С кем вы, работники «Культуры»?

Уже восемь лет он каждый день выходит в эфир с заключительным выпуском новостей на канале «Культура», хотя многие помнят его ведущим «Взгляда» и «Вестей». О том, почему не получилось сделать Общественное телевидение с Березовским и на что надо смотреть в театре, Владислав Флярковский рассказал нашему обозревателю.

– Вы как-то назвали свои “Новости” авторскими. Разве новости могут быть авторскими?

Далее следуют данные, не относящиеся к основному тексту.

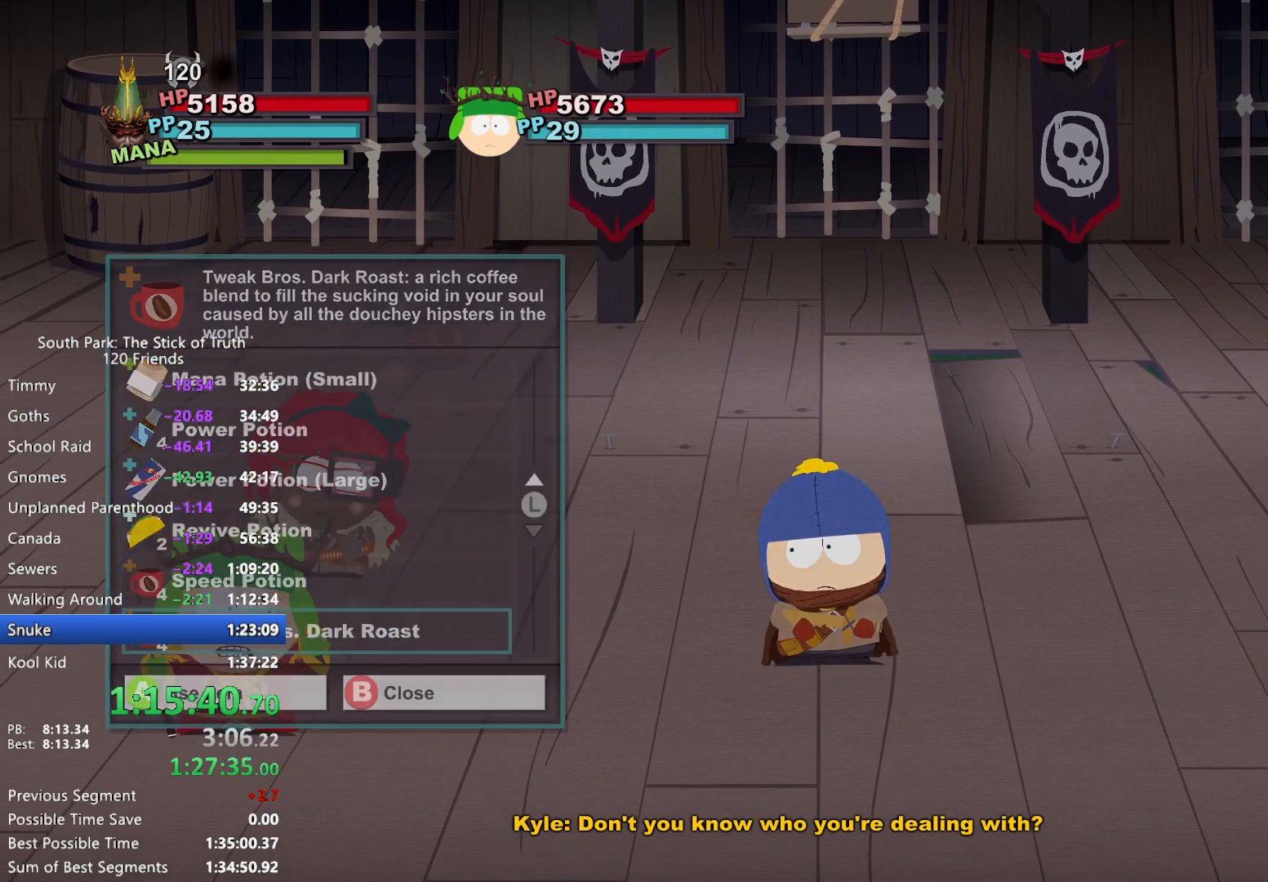
Gameplay with a controller (Xbox layout); each line is a JSON object with the inputs held at the frame after it (dt_ms = milliseconds from this image to that frame). "events" lists button and stick changes between this image and that frame as [ms after this image, input, new state], when the widget could be followed in between. Not read: L3 R3.
{"dt_ms": 1000, "buttons": [], "left_stick": "center", "right_stick": "center"}
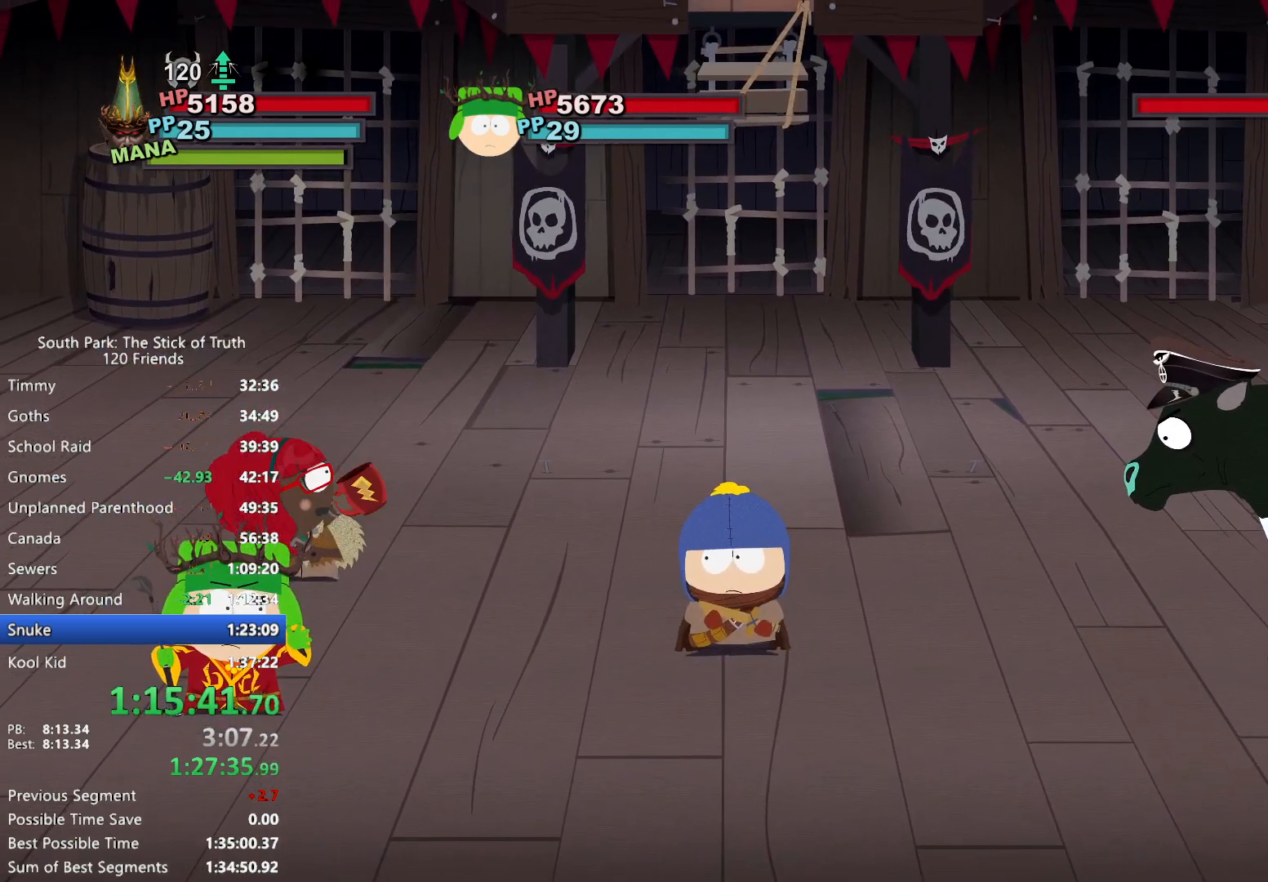
{"dt_ms": 500, "buttons": [], "left_stick": "center", "right_stick": "center", "events": []}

– Нет, конечно, но соблазн велик. Этот выпуск новостей на телеканале “Культура” уже восьмой год представляет публике один и тот же человек. Такое в теленовостях случается нечасто. Постоянная интонация, постоянная повадка. Конечно, я – только один из авторов, в их числе несколько репортеров и операторов, ньюсрайтер, шеф-редактор. А лавры достаются ведущему. Это правда. Для публики – у кого лавры, тот и автор.

– Как ваше авторство согласуется с позицией руководства канала?

– Позиция вступает в силу, когда речь заходит об оценках, интерпретациях и трактовках, а они в новостях не предусмотрены. Обсуждения ведутся только по вопросу о весе и значении событий. Обсуждается, стоит ли вообще сообщать о том или ином событии, стоит ли уделять им драгоценное эфирное время, и сколько именно времени. Такие решения принимаются довольно хладнокровно, без горячки, у нас ведь не редакция политических новостей.

– Ваши новости кажутся бесконфликтными. Как вам удается достигать этого, ведь известно, что люди искусства большие склочники?

– Работают редакционные фильтры, мы старательно определяем, не имеет ли произошедшее сомнительное отношение к культуре, к искусству. Одно дело, когда сталкиваются творческие принципы двух художников, другое дело, когда два человека выясняют отношения. Когда, помнится, Галина Павловна Вишневская после премьеры “Евгения Онегина” в Большом театре объявила, что это не искусство и ноги ее Большом не будет, тогда мы дали слово и ей, и руководству Большого, потому что видели позицию художника, артистки, позицию, вошедшую в противоречие с творческим выбором одного из крупнейших театров мира. А склоки – не наша тема.

– А если склочный товарищ позвонит государственному деятелю, попросит его, а тот – вас?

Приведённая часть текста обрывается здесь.